My continuing journey

After a few months, my grief over the integration faded and I found I felt regret when I dissociated to get at a hard issue, though I did find that worked best sometimes. As I began to settle into the integration, after the first grieving, I found two principles that helped me. One was that integration is a set of choices, not something that is over and done. When something came up that was hard or separate I chose to try to find integrating solutions rather than moving towards seeing it as separate in order to understand and comfort. In some sense that gets at what is really hard--seeing feelings as separate is a good way to avoid being overwhelmed by them and when they are all me I need more skills to keep from getting submerged. The other principle that I identified was that I needed to reach out and make an effort to express and listen to the feelings that no longer got expressed by separate alters.
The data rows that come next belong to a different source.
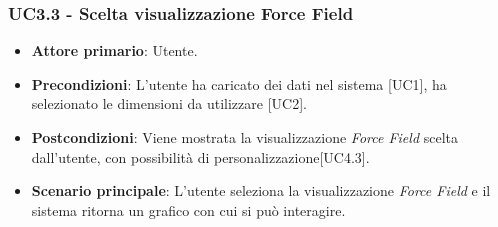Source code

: \subsubsection{UC3.3 - Scelta visualizzazione Force Field}
\begin{itemize}
	\item \textbf{Attore primario}: Utente.
	\item \textbf{Precondizioni}: L'utente ha caricato dei dati nel sistema [UC1], ha selezionato le dimensioni da utilizzare [UC2].
	\item \textbf{Postcondizioni}: Viene mostrata la visualizzazione \textit{Force Field} scelta dall'utente, con possibilità di personalizzazione[UC4.3].
	\item \textbf{Scenario principale}: L'utente seleziona la visualizzazione \textit{Force Field} e il sistema ritorna un grafico con cui si può interagire.
\end{itemize}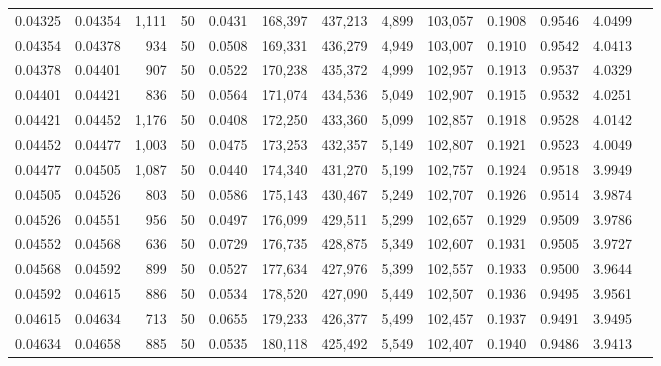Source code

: \begin{tabular}{rrrrrrrrrrrrr}
0.04325 & 0.04354 & 1,111 &  50 &                                     0.0431 & 168,397 & 437,213 &   4,899 & 103,057 & 0.1908 & 0.9546 & 4.0499 \\
0.04354 & 0.04378 &   934 &  50 &                                     0.0508 & 169,331 & 436,279 &   4,949 & 103,007 & 0.1910 & 0.9542 & 4.0413 \\
0.04378 & 0.04401 &   907 &  50 &                                     0.0522 & 170,238 & 435,372 &   4,999 & 102,957 & 0.1913 & 0.9537 & 4.0329 \\
0.04401 & 0.04421 &   836 &  50 &                                     0.0564 & 171,074 & 434,536 &   5,049 & 102,907 & 0.1915 & 0.9532 & 4.0251 \\
0.04421 & 0.04452 & 1,176 &  50 &                                     0.0408 & 172,250 & 433,360 &   5,099 & 102,857 & 0.1918 & 0.9528 & 4.0142 \\
0.04452 & 0.04477 & 1,003 &  50 &                                     0.0475 & 173,253 & 432,357 &   5,149 & 102,807 & 0.1921 & 0.9523 & 4.0049 \\
0.04477 & 0.04505 & 1,087 &  50 &                                     0.0440 & 174,340 & 431,270 &   5,199 & 102,757 & 0.1924 & 0.9518 & 3.9949 \\
0.04505 & 0.04526 &   803 &  50 &                                     0.0586 & 175,143 & 430,467 &   5,249 & 102,707 & 0.1926 & 0.9514 & 3.9874 \\
0.04526 & 0.04551 &   956 &  50 &                                     0.0497 & 176,099 & 429,511 &   5,299 & 102,657 & 0.1929 & 0.9509 & 3.9786 \\
0.04552 & 0.04568 &   636 &  50 &                                     0.0729 & 176,735 & 428,875 &   5,349 & 102,607 & 0.1931 & 0.9505 & 3.9727 \\
0.04568 & 0.04592 &   899 &  50 &                                     0.0527 & 177,634 & 427,976 &   5,399 & 102,557 & 0.1933 & 0.9500 & 3.9644 \\
0.04592 & 0.04615 &   886 &  50 &                                     0.0534 & 178,520 & 427,090 &   5,449 & 102,507 & 0.1936 & 0.9495 & 3.9561 \\
0.04615 & 0.04634 &   713 &  50 &                                     0.0655 & 179,233 & 426,377 &   5,499 & 102,457 & 0.1937 & 0.9491 & 3.9495 \\
0.04634 & 0.04658 &   885 &  50 &                                     0.0535 & 180,118 & 425,492 &   5,549 & 102,407 & 0.1940 & 0.9486 & 3.9413 \\

\end{tabular}
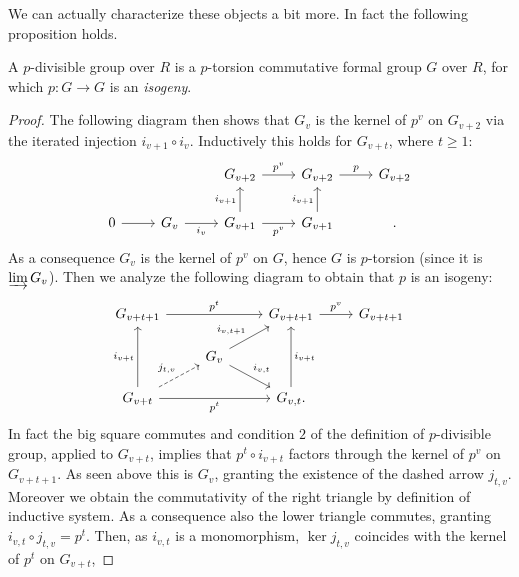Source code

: \documentclass[../Main]{subfiles}
\begin{document}
We can actually characterize these objects a bit more. 
In fact the following proposition holds.
\begin{prop}\label{CharactpDivGroups}%
	A $p$-divisible group over $R$ is a $p$-torsion
	commutative formal group $G$ over $R$,
	for which $p\colon G \to G$ is an {\em isogeny}.
\end{prop}
\begin{proof}
	The following diagram then shows that $G_v$ is the kernel of $p^v$
	on $G_{v+2}$ via the iterated injection $i_{v+1} \circ i_v$.
	Inductively this holds for $G_{v+t}$, where $t \geq 1$:
	\begin{equation*}
	\begin{tikzcd}
		&
		&
		G_{v+2} \arrow[r, "p^v", rightarrow] &
		G_{v+2} \arrow[r, "p", rightarrow] &
		G_{v+2}\\
		0 \arrow[r, "", rightarrow] &
		G_{v} \arrow[r, "i_v"', rightarrow] &
		G_{v+1} \arrow[r, "p^v"', rightarrow] 
		\arrow[u, "i_{v+1}", rightarrow] &
		G_{v+1} \arrow[u, "i_{v+1}", rightarrow] &
	.\end{tikzcd}
	\end{equation*}
	As a consequence $G_v$ is the kernel of $p^v$ on $G$,
	hence $G$ is $p$-torsion (since it is $\varinjlim G_v$).
	Then we analyze the following diagram to obtain that $p$
	is an isogeny:
	\begin{equation*}
	\begin{tikzcd}[row sep=1.4em]
		G_{v+t+1} \arrow[rr, "p^t", rightarrow] & &
		G_{v+t+1} \arrow[r, "p^v", rightarrow] &
		G_{v+t+1}\\
		&
		G_v \arrow[ru, "i_{v,t+1}", rightarrow] 
		\arrow[rd, "i_{v,t}", rightarrow] 
		& & \\
		G_{v+t} \arrow[ru, "j_{t,v}", dashrightarrow] 
		\arrow[rr, "p^t"', rightarrow]
		\arrow[uu, "i_{v+t}", rightarrow] & &
		G_{v,t} \arrow[uu, "i_{v+t}"', rightarrow]
	.\end{tikzcd}
	\end{equation*}
	In fact the big square commutes and condition $2$ of the definition
	of $p$-divisible group, applied to $G_{v+t}$, implies that $p^t \circ i_{v+t}$
	factors through the kernel of $p^v$ on $G_{v+t+1}$.
	As seen above this is $G_v$, granting the existence of the 
	dashed arrow $j_{t,v}$.
	Moreover we obtain the commutativity of the right triangle by
	definition of inductive system.
	As a consequence also the lower triangle commutes, granting
	$i_{v,t} \circ j_{t,v} = p^t$.
	Then, as $i_{v,t}$ is a monomorphism, $\ker j_{t,v}$
	coincides with the kernel of $p^t$ on $G_{v+t}$, 

\end{proof}
\end{document}
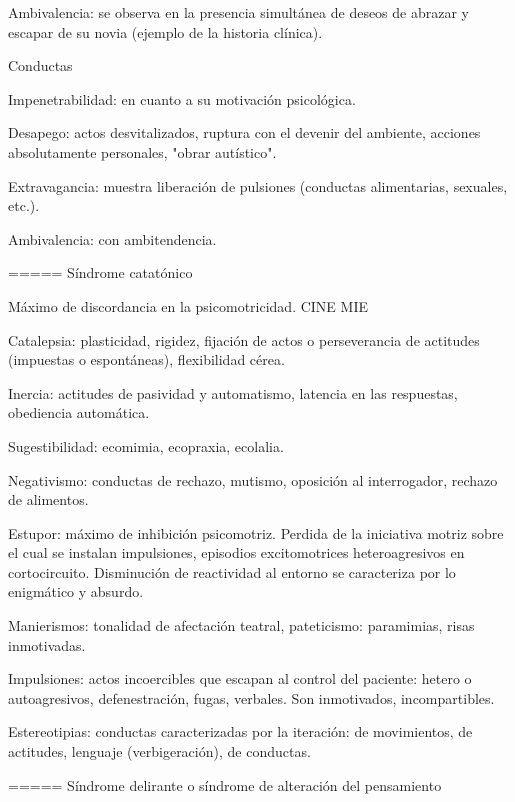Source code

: Ambivalencia: se observa en la presencia simultánea de deseos de abrazar y escapar de su novia (ejemplo de la historia clínica).

Conductas

Impenetrabilidad: en cuanto a su motivación psicológica.

Desapego: actos desvitalizados, ruptura con el devenir del ambiente, acciones absolutamente personales, "obrar autístico".

Extravagancia: muestra liberación de pulsiones (conductas alimentarias, sexuales, etc.).

Ambivalencia: con ambitendencia.

===== Síndrome catatónico

Máximo de discordancia en la psicomotricidad. CINE MIE

Catalepsia: plasticidad, rigidez, fijación de actos o perseverancia de actitudes (impuestas o espontáneas), flexibilidad cérea.

Inercia: actitudes de pasividad y automatismo, latencia en las respuestas, obediencia automática.

Sugestibilidad: ecomimia, ecopraxia, ecolalia.

Negativismo: conductas de rechazo, mutismo, oposición al interrogador, rechazo de alimentos.

Estupor: máximo de inhibición psicomotriz. Perdida de la iniciativa motriz sobre el cual se instalan impulsiones, episodios excitomotrices heteroagresivos en cortocircuito. Disminución de reactividad al entorno se caracteriza por lo enigmático y absurdo.

Manierismos: tonalidad de afectación teatral, pateticismo: paramimias, risas inmotivadas.

Impulsiones: actos incoercibles que escapan al control del paciente: hetero o autoagresivos, defenestración, fugas, verbales. Son inmotivados, incompartibles.

Estereotipias: conductas caracterizadas por la iteración: de movimientos, de actitudes, lenguaje (verbigeración), de conductas.

===== Síndrome delirante o síndrome de alteración del pensamiento

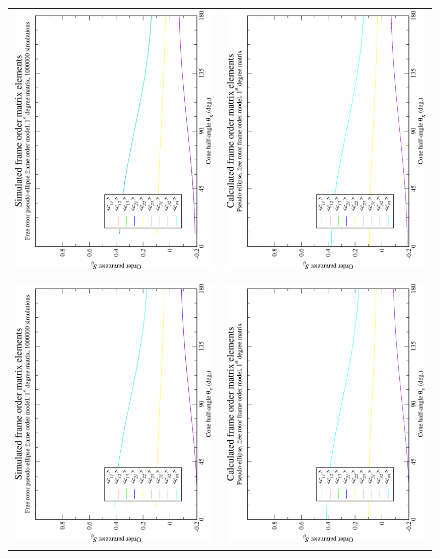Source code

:\begin{figure}
\centering
  \begin{tabular}{@{}cc@{}}
    \includegraphics[width=.35\textwidth,angle=270]{images/frame_order_matrix/Sij_pseudo-ellipse_free_rotor_out_of_frame_theta_x_ens1000000.eps} &
    \includegraphics[width=.35\textwidth,angle=270]{images/frame_order_matrix/Sij_pseudo-ellipse_free_rotor_out_of_frame_theta_x_calc.eps} \\
    \\[-5pt]
    \includegraphics[width=.35\textwidth,angle=270]{images/frame_order_matrix/Sij_pseudo-ellipse_free_rotor_out_of_frame_theta_y_ens1000000.eps} &
    \includegraphics[width=.35\textwidth,angle=270]{images/frame_order_matrix/Sij_pseudo-ellipse_free_rotor_out_of_frame_theta_y_calc.eps} \\

\end{tabular}
\end{figure}
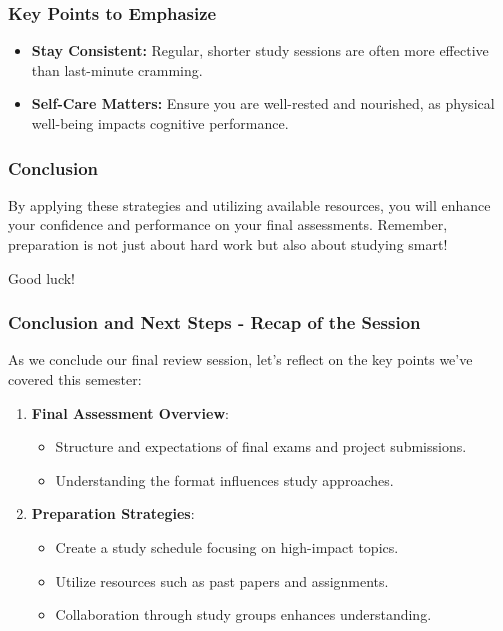 \documentclass[aspectratio=169]{beamer}
\begin{document}
\begin{frame}[fragile]
    \frametitle{Key Points to Emphasize}
    \begin{itemize}
        \item \textbf{Stay Consistent:} Regular, shorter study sessions are often more effective than last-minute cramming.
        \item \textbf{Self-Care Matters:} Ensure you are well-rested and nourished, as physical well-being impacts cognitive performance.
    \end{itemize}
\end{frame}

\begin{frame}[fragile]
    \frametitle{Conclusion}
    By applying these strategies and utilizing available resources, you will enhance your confidence and performance on your final assessments. 
    Remember, preparation is not just about hard work but also about studying smart!
    
    Good luck!
\end{frame}

\begin{frame}[fragile]
  \frametitle{Conclusion and Next Steps - Recap of the Session}
  As we conclude our final review session, let’s reflect on the key points we've covered this semester:
  \begin{enumerate}
      \item \textbf{Final Assessment Overview}:
      \begin{itemize}
          \item Structure and expectations of final exams and project submissions.
          \item Understanding the format influences study approaches.
      \end{itemize}
      \item \textbf{Preparation Strategies}:
      \begin{itemize}
          \item Create a study schedule focusing on high-impact topics.
          \item Utilize resources such as past papers and assignments.
          \item Collaboration through study groups enhances understanding.
      \end{itemize}
  \end{enumerate}
\end{frame}
\end{document}
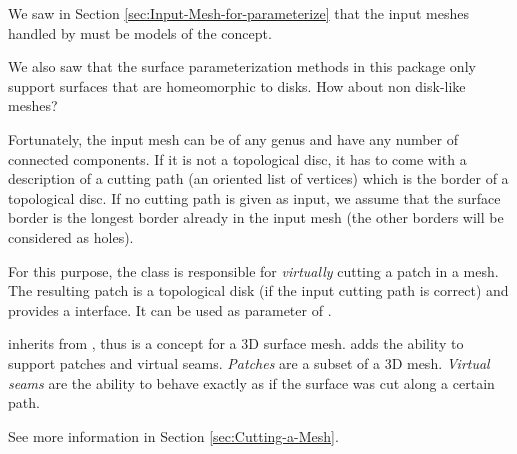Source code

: We saw in Section \ref{sec:Input-Mesh-for-parameterize}
that the input meshes handled by 
must be models of the  concept.

We also saw that the surface parameterization methods in this package only support
surfaces that are homeomorphic to disks. How about non disk-like meshes?

Fortunately, the input mesh can be of any genus and
have any number of connected components. If it is not a topological
disc, it has to come with a description of a cutting path (an oriented list of
vertices) which is the border of a topological disc.  If no cutting path is
given as input, we assume that the surface border is the longest border already
in the input mesh (the other borders will be considered as holes).

For this purpose, the
class is responsible for \emph{virtually} cutting
a patch in a  mesh.
The resulting patch is a topological
disk (if the input cutting path is correct)
and provides a  interface. It can be used as
parameter of .

 inherits from ,
thus is a concept for a 3D surface mesh.
 adds the ability to support patches and
virtual seams. \emph{Patches} are a subset of a 3D mesh.
\emph{Virtual seams} are the ability
to behave exactly as if the surface was cut along a certain path.

See more information in Section \ref{sec:Cutting-a-Mesh}.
For some people, I think those just fall into place, but for me they were in danger of being repressed again if I didn't make an effort to express those parts of myself. During the spring of 1998, I worked through a period where it seemed like the best thing wasn't to worry about how integrated or dissociated I was, just to use all the tools I have (both the integrated and the dissociated ones) to try to survive facing the central pain.

I've written a page about that process that I call Sysiphus. At the end of July, I began to feel that I was coming to the end of the Sysiphus process, and I wrote a brief page trying to visualize the next step, called loud . During the fall of 1998 and the spring of 1999 a lot more change happened. Some pieces of the story of that journey are on a page called finding the center.

Now I would say that, for me, integration was first a change in attitude and understanding--I began to believe and feel it is all me. Sometimes, I still speak with a child's voice and feelings but that is just as much me as my more usual voice. I wish I could explain that better. In the late spring and early summer of 1999 I felt like I was pushed back and forth with different issues: working again on feelings from my father's death when I was not quite three, facing a pattern where I seemed to cope well with everyday life but it was because I punish myself inside, and dealing with feelings triggered by my son's eye muscle surgery, including my own worst impulses (The Shadow). I went to a workshop on mother issues and started a page on my mother and me. All these pages have triggering material and Christian issues. In the second half of September 1999 I felt that a further integration occurred, and I am still trying to make sense of that.